BEGIN Data extracts
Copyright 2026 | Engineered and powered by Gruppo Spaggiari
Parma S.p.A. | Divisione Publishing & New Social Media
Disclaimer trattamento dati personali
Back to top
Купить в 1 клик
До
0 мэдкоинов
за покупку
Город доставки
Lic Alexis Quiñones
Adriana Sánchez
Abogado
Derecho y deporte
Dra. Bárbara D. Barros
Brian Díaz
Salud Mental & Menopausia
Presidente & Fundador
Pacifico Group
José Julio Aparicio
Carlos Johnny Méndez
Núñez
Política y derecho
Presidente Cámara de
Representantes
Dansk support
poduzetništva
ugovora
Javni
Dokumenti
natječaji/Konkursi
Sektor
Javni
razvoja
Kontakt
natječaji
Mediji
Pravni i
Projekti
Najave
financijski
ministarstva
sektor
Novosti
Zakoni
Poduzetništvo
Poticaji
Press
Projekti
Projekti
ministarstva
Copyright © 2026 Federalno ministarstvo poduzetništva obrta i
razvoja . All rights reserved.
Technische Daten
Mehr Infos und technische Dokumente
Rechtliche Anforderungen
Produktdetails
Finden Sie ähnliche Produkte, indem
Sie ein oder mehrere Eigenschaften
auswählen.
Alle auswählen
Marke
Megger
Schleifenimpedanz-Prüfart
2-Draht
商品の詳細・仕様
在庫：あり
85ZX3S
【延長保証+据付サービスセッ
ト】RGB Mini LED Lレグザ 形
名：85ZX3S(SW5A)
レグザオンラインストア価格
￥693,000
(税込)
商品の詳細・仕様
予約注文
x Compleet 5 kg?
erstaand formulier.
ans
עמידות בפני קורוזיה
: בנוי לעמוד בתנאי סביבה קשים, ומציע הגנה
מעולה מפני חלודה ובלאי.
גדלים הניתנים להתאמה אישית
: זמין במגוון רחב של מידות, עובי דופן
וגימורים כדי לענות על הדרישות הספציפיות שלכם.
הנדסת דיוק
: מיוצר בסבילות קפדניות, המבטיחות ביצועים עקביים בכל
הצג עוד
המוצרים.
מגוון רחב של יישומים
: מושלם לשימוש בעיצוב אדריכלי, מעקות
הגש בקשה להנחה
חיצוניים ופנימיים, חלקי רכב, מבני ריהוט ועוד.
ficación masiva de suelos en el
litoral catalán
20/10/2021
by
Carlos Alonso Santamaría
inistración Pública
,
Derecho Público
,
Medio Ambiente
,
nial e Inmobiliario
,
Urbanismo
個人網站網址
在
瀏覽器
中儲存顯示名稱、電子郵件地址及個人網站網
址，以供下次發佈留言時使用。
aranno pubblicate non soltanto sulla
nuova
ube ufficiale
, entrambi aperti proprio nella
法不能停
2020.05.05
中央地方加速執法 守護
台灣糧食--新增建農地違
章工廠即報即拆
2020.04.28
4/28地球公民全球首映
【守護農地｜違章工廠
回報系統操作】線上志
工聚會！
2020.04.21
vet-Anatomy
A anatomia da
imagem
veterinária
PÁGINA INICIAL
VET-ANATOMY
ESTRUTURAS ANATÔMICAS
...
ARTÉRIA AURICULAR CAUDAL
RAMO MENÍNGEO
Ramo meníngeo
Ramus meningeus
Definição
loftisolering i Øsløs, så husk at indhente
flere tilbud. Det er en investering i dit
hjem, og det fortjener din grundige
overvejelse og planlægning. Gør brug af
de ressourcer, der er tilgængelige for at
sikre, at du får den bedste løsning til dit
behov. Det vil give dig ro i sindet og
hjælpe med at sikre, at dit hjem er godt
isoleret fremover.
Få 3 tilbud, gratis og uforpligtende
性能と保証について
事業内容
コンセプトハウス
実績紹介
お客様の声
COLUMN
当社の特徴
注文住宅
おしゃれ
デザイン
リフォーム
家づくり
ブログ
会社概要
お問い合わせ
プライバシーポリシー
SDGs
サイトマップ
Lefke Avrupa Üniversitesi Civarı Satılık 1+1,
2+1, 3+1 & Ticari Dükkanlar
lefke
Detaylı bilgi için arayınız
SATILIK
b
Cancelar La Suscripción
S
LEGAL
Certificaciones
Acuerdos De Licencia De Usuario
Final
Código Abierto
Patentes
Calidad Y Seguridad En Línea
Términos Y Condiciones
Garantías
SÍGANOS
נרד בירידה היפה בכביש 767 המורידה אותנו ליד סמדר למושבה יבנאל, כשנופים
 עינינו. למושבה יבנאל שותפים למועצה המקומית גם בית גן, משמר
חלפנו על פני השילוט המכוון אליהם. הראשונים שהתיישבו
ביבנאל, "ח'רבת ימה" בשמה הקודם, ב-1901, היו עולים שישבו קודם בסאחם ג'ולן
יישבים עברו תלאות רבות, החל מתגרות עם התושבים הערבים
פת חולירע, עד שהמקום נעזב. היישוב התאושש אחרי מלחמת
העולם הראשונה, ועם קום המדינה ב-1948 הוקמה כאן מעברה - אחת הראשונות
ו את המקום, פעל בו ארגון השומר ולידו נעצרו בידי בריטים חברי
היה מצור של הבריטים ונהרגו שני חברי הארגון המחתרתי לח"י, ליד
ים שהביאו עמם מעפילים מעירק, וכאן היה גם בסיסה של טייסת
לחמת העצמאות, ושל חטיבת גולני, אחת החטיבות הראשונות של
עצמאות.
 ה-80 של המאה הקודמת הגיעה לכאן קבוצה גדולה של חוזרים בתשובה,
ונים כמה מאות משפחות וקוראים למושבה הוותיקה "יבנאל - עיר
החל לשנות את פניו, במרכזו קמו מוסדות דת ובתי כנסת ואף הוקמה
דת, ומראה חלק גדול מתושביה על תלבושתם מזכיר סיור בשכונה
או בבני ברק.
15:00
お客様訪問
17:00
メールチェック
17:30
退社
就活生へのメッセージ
END Data extracts
Aim of the exercise » Find every line of the data that holds the string "למושבה", then say how many there are and nothing else.

Answer box » 3